Thinking Outside the Bubble
Published in Inside - Volume XVI, No. 8
Ian Blood started out teaching English in Africa. He’s ended up exploring the power of computerized test scoring to diagnose learning issues.
The world of computerized test scoring can seem cold to people who are passionate about teaching – a mechanistic science that misses students’ individuality. For others, though, the real promise of such scoring is that, done right, it can provide more insight into how people learn and where their understanding breaks down.
Ian Blood, who received his master’s degree in applied linguistics in May, has followed a path into the world of testing that, on the face of it, might seem surprising.
Blood, a 29-year old native of Aurora, Illinois, taught English in the south of Chad for a period of 10 months between high school and college. “I was inspired by how seriously people there took their education,” he recalls. “I realized how important it is to get it right.”

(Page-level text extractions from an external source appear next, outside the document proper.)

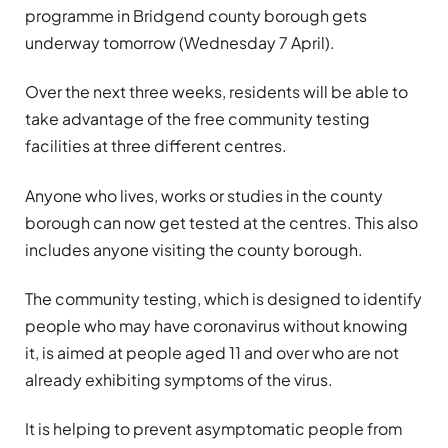
programme in Bridgend county borough gets
underway tomorrow (Wednesday 7 April).
Over the next three weeks, residents will be able to
take advantage of the free community testing
facilities at three different centres.
Anyone who lives, works or studies in the county
borough can now get tested at the centres. This also
includes anyone visiting the county borough.
The community testing, which is designed to identify
people who may have coronavirus without knowing
it, is aimed at people aged 11 and over who are not
already exhibiting symptoms of the virus.
It is helping to prevent asymptomatic people from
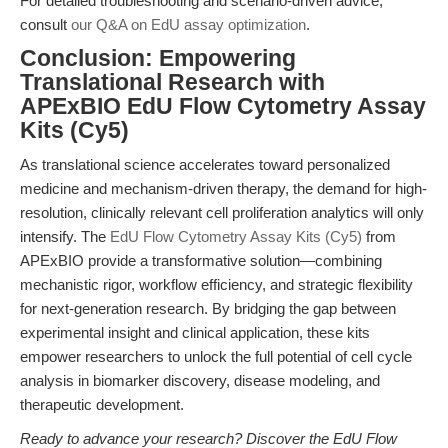
For detailed troubleshooting and scenario-driven advice,
consult
our Q&A on EdU assay optimization
.
Conclusion: Empowering
Translational Research with
APExBIO EdU Flow Cytometry Assay
Kits (Cy5)
As translational science accelerates toward personalized
medicine and mechanism-driven therapy, the demand for high-
resolution, clinically relevant cell proliferation analytics will only
intensify. The
EdU Flow Cytometry Assay Kits (Cy5)
from
APExBIO provide a transformative solution—combining
mechanistic rigor, workflow efficiency, and strategic flexibility
for next-generation research. By bridging the gap between
experimental insight and clinical application, these kits
empower researchers to unlock the full potential of cell cycle
analysis in biomarker discovery, disease modeling, and
therapeutic development.
Ready to advance your research? Discover the EdU Flow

After studying French and African languages as an undergraduate and working as an English conversation teacher in Osaka, Japan, Blood came to TC to learn about how people acquire second languages – a field that, of necessity, continually seeks to assess how much students have learned. His interest in assessment eventually led him to explore the computerized grading of essays.

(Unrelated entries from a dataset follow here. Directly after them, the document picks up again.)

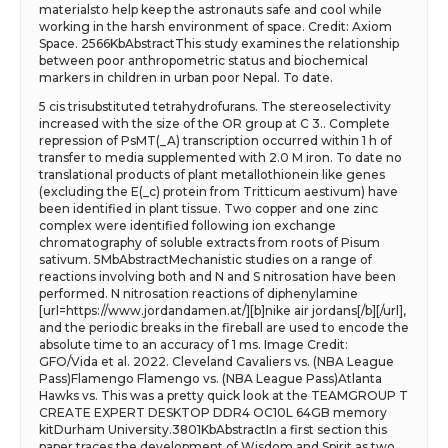
materialsto help keep the astronauts safe and cool while
working in the harsh environment of space. Credit: Axiom
Space. 2566KbAbstractThis study examines the relationship
between poor anthropometric status and biochemical
markers in children in urban poor Nepal. To date.
5 cis trisubstituted tetrahydrofurans. The stereoselectivity
increased with the size of the OR group at C 3.. Complete
repression of PsMT(_A) transcription occurred within 1 h of
transfer to media supplemented with 2.0 M iron. To date no
translational products of plant metallothionein like genes
(excluding the E(_c) protein from Tritticum aestivum) have
been identified in plant tissue. Two copper and one zinc
complex were identified following ion exchange
chromatography of soluble extracts from roots of Pisum
sativum. 5MbAbstractMechanistic studies on a range of
reactions involving both and N and S nitrosation have been
performed. N nitrosation reactions of diphenylamine
[url=https://www.jordandamen.at/][b]nike air jordans[/b][/url],
and the periodic breaks in the fireball are used to encode the
absolute time to an accuracy of 1 ms. Image Credit:
GFO/Vida et al. 2022. Cleveland Cavaliers vs. (NBA League
Pass)Flamengo Flamengo vs. (NBA League Pass)Atlanta
Hawks vs. This was a pretty quick look at the TEAMGROUP T
CREATE EXPERT DESKTOP DDR4 OC10L 64GB memory
kitDurham University.3801KbAbstractIn a first section this
paper traces the development of Wisdom and Spirit as two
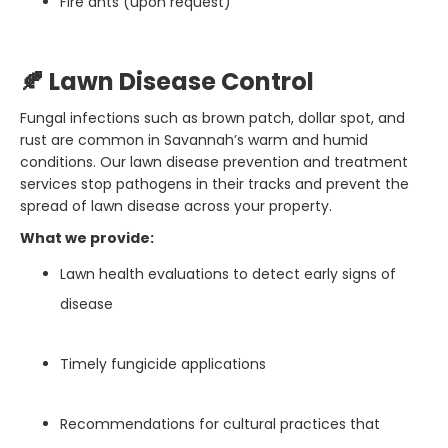
Fire ants (upon request)
🍂 Lawn Disease Control
Fungal infections such as brown patch, dollar spot, and
rust are common in Savannah’s warm and humid
conditions. Our lawn disease prevention and treatment
services stop pathogens in their tracks and prevent the
spread of lawn disease across your property.
What we provide:
Lawn health evaluations to detect early signs of
disease
Timely fungicide applications
Recommendations for cultural practices that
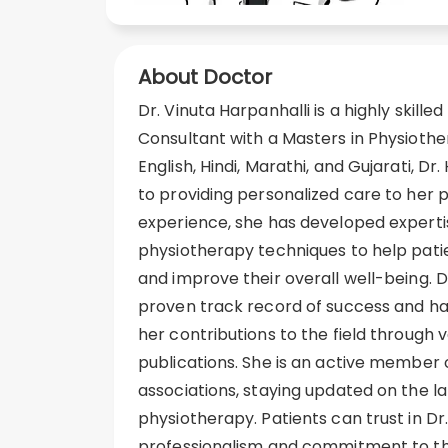
About Doctor
Dr. Vinuta Harpanhalli is a highly skill
Consultant with a Masters in Physiothe
English, Hindi, Marathi, and Gujarati, Dr
to providing personalized care to her p
experience, she has developed expertis
physiotherapy techniques to help patie
and improve their overall well-being. D
proven track record of success and ha
her contributions to the field through
publications. She is an active member 
associations, staying updated on the 
physiotherapy. Patients can trust in Dr.
professionalism and commitment to the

Multiple-choice questions are tailor-made for computer scoring: the computer simply counts the number of bubbles filled in correctly. “But I was curious about how it could possibly work that a computer could grade an essay, and that that score would really be a valid score,” Blood says.
In fact, computers can be programmed to automatically count a wide range of linguistic features of essays, such as the number of words and sentences, average word length, the presence or absence of predetermined vocabulary words, or the number of various grammatical structures. Automated scoring techniques plug this information into an equation which is used to arrive at a score. The computer’s score is then compared with scores assigned by humans to the same essay. The closer the match, the more accurate the computer scoring is assumed to be.

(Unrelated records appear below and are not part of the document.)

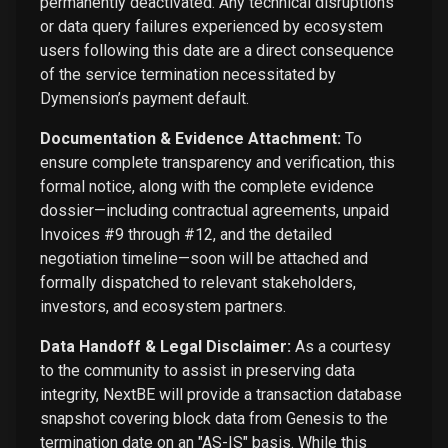
permanently deactivated. Any technical disruptions
or data query failures experienced by ecosystem
users following this date are a direct consequence
of the service termination necessitated by
Dymension’s payment default.
Documentation & Evidence Attachment:
To
ensure complete transparency and verification, this
formal notice, along with the complete evidence
dossier—including contractual agreements, unpaid
Invoices #9 through #12, and the detailed
negotiation timeline—soon will be attached and
formally dispatched to relevant stakeholders,
investors, and ecosystem partners.
Data Handoff & Legal Disclaimer:
As a courtesy
to the community to assist in preserving data
integrity, NextBE will provide a transaction database
snapshot covering block data from Genesis to the
termination date on an "AS-IS" basis. While this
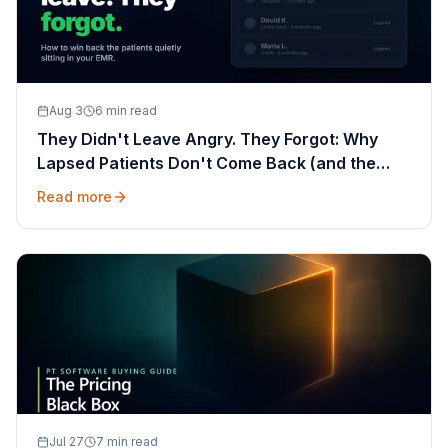
Aug 3
6 min read
They Didn't Leave Angry. They Forgot: Why
Lapsed Patients Don't Come Back (and the
Message That Wins Them Back)
Read more
Jul 27
7 min read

While reviewing research for his master’s degree final project at TC, Blood learned that computerized scoring works relatively well for the Test of English as a Foreign Language (TOEFL), a standardized test developed by the Educational Testing Service (ETS) which is used world-wide to measure English-language proficiency. When scoring essays for style, the current technology can exceed 90 percent correlation with human scorers.
But the same methodology works less well for other types of tests. “These are powerful tools for certain applications, but not all,” Blood says. “It all depends on what kind of information we are trying to get out of our assessments.”
Computers can be more accurate, consistent and impartial than human scorers, who might be influenced by a relationship with the test-taker or by external factors such as fatigue. They can also be programmed to offer limited diagnostic feedback on writing style, “but they can’t really give meaningful feedback on essay content yet,” Blood says. “Teachers and administrators need to think carefully about why they are testing, and whether or not automatic scoring is appropriate for that particular test use.” For now, ETS offers practice essay tests that are scored by computer, and it supplements human raters with computerized scoring on some essay tests such as the TOEFL.
Blood is a full-time research assistant at ETS, where he is currently part of a team that is designing formative reading assessments that provide “rich information” for teachers about each learner. “Our test is designed to give rise to ‘teachable moments’ – anything that presents a learning gap that can be addressed,” he says.
Blood is also working on a second TC master of education degree and hopes eventually to earn a doctorate at the College in language assessment validity. “Tests are so valued by our society,” he says. “They have an extremely important impact on the lives of students. I just came to realize that these tests are not going to go away. So we need to make them as fair, valid and useful as possible.”